Collected data ::
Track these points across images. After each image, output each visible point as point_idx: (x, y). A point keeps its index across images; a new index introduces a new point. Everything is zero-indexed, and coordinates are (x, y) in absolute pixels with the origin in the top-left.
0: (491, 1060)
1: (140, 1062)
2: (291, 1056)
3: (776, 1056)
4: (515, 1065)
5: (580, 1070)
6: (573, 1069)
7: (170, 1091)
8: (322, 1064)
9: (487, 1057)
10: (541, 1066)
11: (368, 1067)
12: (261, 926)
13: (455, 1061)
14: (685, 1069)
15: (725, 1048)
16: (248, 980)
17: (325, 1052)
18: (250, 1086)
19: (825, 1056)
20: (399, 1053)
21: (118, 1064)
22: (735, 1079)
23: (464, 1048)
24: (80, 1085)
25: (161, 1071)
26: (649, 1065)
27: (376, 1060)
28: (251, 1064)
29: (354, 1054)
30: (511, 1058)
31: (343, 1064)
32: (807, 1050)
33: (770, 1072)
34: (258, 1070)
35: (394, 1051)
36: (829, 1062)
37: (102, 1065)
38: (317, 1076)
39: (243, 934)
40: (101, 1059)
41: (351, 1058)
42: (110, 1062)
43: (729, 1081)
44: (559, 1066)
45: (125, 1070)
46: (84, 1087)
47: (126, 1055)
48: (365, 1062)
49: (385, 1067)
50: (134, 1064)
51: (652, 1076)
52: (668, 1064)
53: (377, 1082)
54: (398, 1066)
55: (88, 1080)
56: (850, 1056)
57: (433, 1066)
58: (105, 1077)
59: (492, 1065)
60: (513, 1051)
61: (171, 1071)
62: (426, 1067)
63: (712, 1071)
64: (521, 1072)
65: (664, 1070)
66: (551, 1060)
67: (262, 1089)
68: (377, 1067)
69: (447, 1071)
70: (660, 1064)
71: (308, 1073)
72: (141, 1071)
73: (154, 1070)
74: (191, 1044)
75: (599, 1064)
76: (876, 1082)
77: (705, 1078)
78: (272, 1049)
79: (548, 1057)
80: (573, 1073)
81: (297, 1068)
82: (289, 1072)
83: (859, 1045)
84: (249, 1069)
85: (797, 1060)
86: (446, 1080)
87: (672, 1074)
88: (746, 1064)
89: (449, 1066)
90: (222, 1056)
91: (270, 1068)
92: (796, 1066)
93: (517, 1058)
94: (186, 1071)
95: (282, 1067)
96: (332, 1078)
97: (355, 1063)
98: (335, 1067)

...

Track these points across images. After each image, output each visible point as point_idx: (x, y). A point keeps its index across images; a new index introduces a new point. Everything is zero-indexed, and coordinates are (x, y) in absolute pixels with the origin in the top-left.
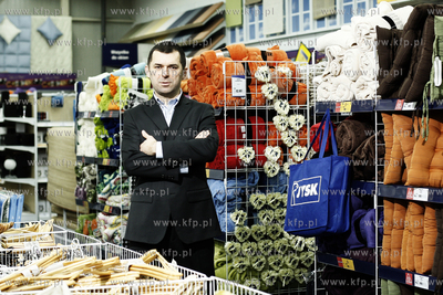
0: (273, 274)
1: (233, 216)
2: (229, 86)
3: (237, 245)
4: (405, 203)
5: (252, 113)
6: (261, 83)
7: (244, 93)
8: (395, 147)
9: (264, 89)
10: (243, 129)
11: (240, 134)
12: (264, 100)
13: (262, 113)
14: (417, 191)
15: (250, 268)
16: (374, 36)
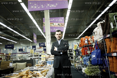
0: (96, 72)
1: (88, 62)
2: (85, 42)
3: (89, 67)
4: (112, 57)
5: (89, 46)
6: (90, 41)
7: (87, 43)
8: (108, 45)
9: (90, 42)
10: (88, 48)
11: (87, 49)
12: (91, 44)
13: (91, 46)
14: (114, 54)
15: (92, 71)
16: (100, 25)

To do ::
Would you copy out exactly the lines above that start at the one containing "75: (599, 1064)" and end at the one containing "98: (335, 1067)", inclusive?

Exercise answer ::
75: (599, 1064)
76: (876, 1082)
77: (705, 1078)
78: (272, 1049)
79: (548, 1057)
80: (573, 1073)
81: (297, 1068)
82: (289, 1072)
83: (859, 1045)
84: (249, 1069)
85: (797, 1060)
86: (446, 1080)
87: (672, 1074)
88: (746, 1064)
89: (449, 1066)
90: (222, 1056)
91: (270, 1068)
92: (796, 1066)
93: (517, 1058)
94: (186, 1071)
95: (282, 1067)
96: (332, 1078)
97: (355, 1063)
98: (335, 1067)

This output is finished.